PresseKann Grimm noch aufregen

— Rheinische Post

Von Martha Agethen

Hünxe/Wesel Die Ausstellung „Grimms Mädchen“ im Preußen-Museum wurde gestern vorgestellt. Die Werkschau des hochproduktiven Künstlers aus Hünxe ist höchst ausdrucksvoll, brechend voll von Fantasie und nicht immer appetitlich. Ab Sonntag beherrschen sie Vitrinen und Wände im Preußen-Museum: „Grimms Mädchen“ heißt die neue Ausstellung von Künstler Alfred Grimm (65), eine von unzähligen auf seinem Lebensweg.
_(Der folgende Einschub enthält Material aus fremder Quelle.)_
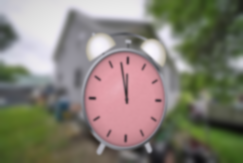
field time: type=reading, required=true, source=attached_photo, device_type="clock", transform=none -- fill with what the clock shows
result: 11:58
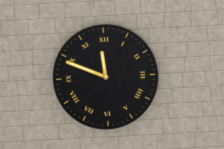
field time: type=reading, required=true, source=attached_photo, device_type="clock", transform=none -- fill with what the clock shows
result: 11:49
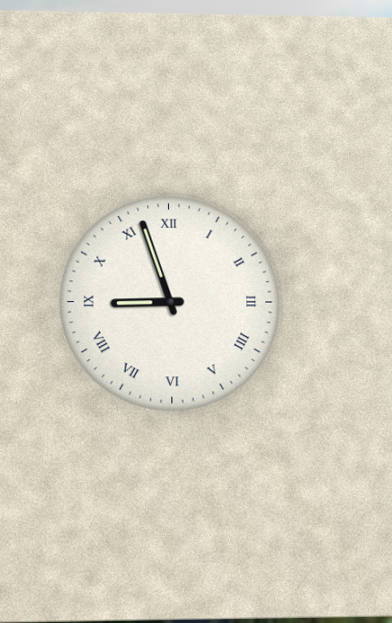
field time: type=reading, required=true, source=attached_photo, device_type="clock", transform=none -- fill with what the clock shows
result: 8:57
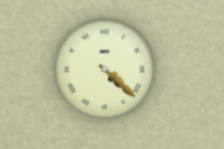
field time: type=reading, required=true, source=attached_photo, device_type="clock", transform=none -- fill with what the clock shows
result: 4:22
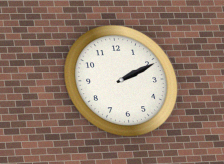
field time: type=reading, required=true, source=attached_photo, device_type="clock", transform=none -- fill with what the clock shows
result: 2:11
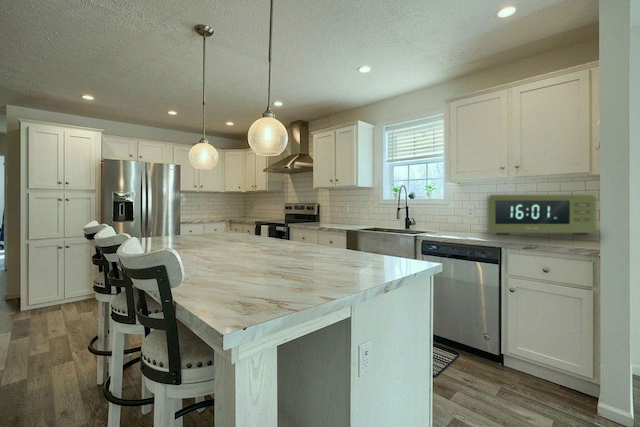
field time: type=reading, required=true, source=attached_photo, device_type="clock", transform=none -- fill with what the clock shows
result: 16:01
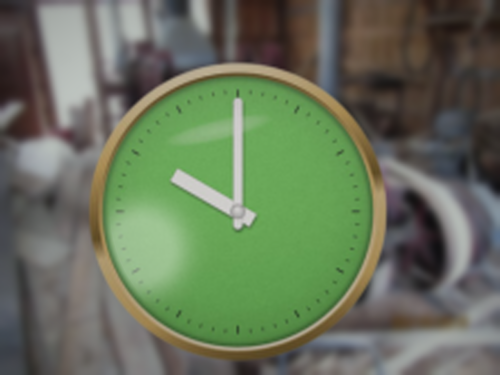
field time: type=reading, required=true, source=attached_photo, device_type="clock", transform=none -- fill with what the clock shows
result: 10:00
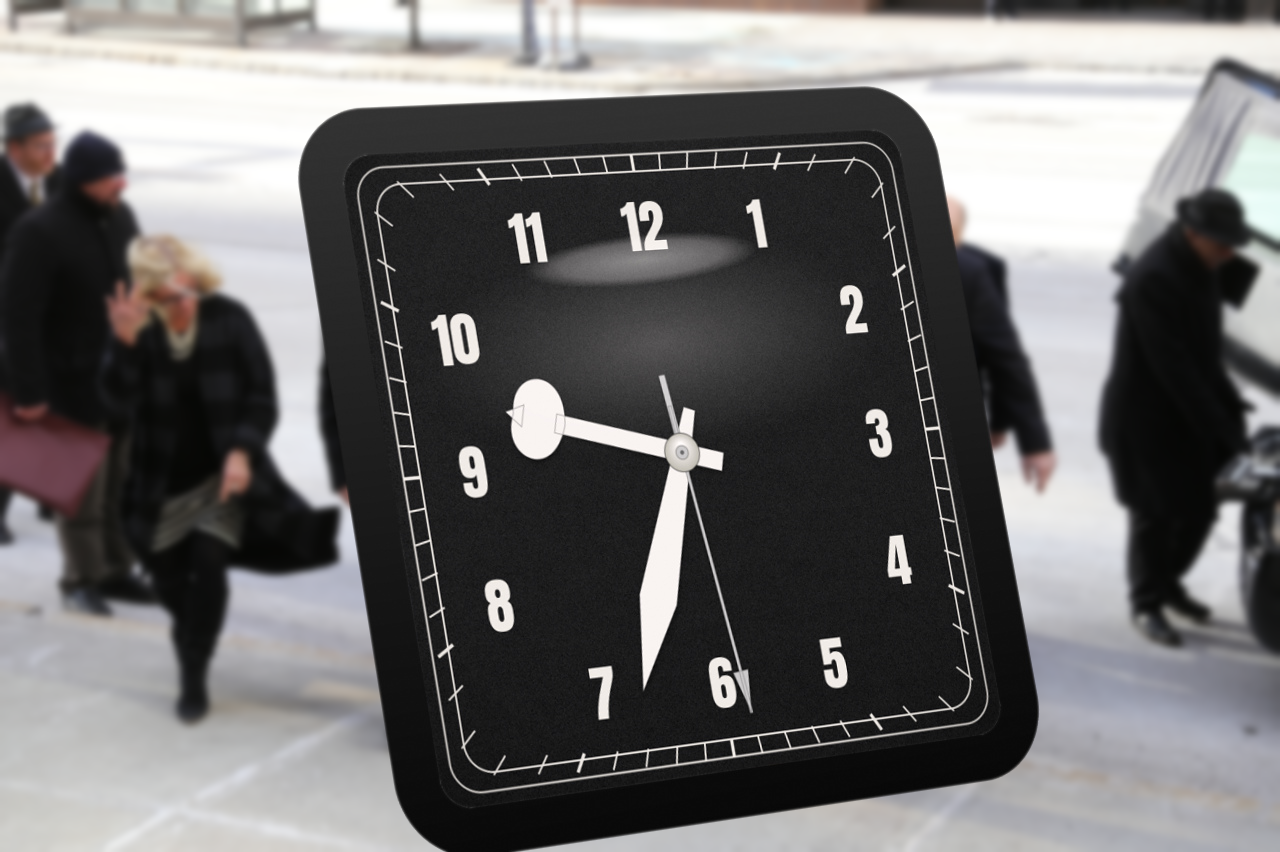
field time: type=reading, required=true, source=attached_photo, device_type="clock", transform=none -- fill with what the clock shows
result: 9:33:29
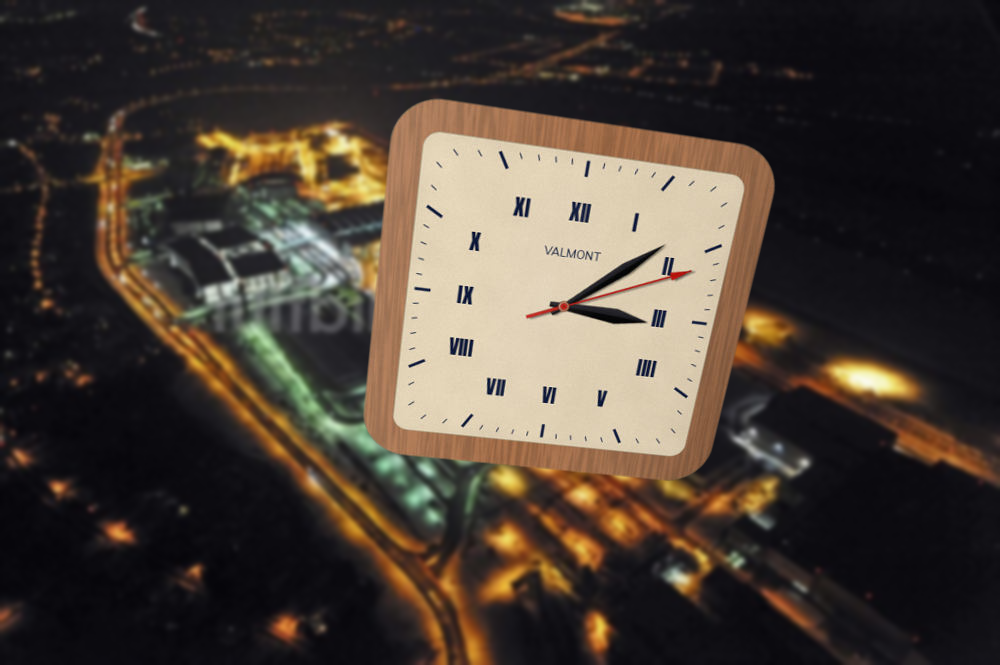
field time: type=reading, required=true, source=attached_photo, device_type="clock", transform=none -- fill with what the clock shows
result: 3:08:11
Gouache- und Bleistiftzeichnungen dominieren. Mit dabei sind jedoch auch „Objekte des Weiblichen“, die aufgrund ihres provokativen Charakters schon mancherorts für Irritationen sorgten, jedoch vom Künstler erklärt, im überzeugenden Licht erscheinen.

Christus unter Lappen

Wie der „Aufnehmerchristus“, verborgen unter einem alten Lappen: „Er ist es, der den Dreck der Welt wegnimmt!“, sagt Grimm, der schon vieles für den Sakralraum schuf. Er geht stets ein Stück weiter, als herkömmliche Kunst: Da ist der alte Fernseher mit dem Paradies. „Adam und Eva haben sich in der Kunstgeschichte nie berührt“, sagt Grimm. Hier schon. Mit Barbiepuppen, im Urwald, und zugehöriger Geräuschkulisse. Da gibt es auch die Mutter-Erde-Plastik: ein gynäkologischer Stuhl, oben unberührte Natur, im Bauch die Industrie, deren Schmutzwasser abgeleitet werden. Das Ungeborene beschäftigte ihn: es entstanden der Retortenfötus „Wunschkind“ oder die „Fehlgeburtstagstorte“, Andenken an jene Kinder, die nie Geburtstag feierten. Dazu gehört eine „JVA-Torte“ Werl und eine „Fixertorte“ Berlin. Serielle Kunst dominiert.

Die Materialarbeiten zeigen expressionistische Bezüge. Nicht alles ist appetitlich. Doch liege ihm jegliche Basphemie fern, betont der Künstler. Für seine „Mädchen“ wählte er kleine Formate, passend zur intimen Mädchenwelt. Modell für die Akte standen Schülerinnen – angezogen, wie Grimm betont. Künstlerische Fantasie führte die Arbeiten zu Ende.

Freie Improvisationen über das Weibliche entstanden. Ein Spiel mit Vorstellungen und Linien. Vieles skizzenhaft. Wert lege er auf Natürlichkeit, Posen möge er überhaupt nicht, sagt er. Wie Momentaufnahmen hält er Bewegungen zeichnerisch fest, fügt sie später zusammen oder legt sie übereinander. Höchst ausdrucksvoll und sehr erotisch bisweilen; ausgesprochen kurvenreich. Vollen, schön geschwungenen Lippen ist große Aufmerksamkeit gewidmet. Manchmal bleibt ein Gesicht auch leer: Seelenzustand Nebensache. Rot dominiert.

Erotisches gibt es massig. Partner im Clinch, eher eindeutig als zweideutig. So bleibt der Titel „Grimms Mädchen“ eher ein Wortspiel. Gemeinsam haben die Mädchen und die Märchen die Fantasie. Nebenbei gewährt der Künstler in einer großen Vitrine Einblick in sein 400 Quadratmeter großes Atelier.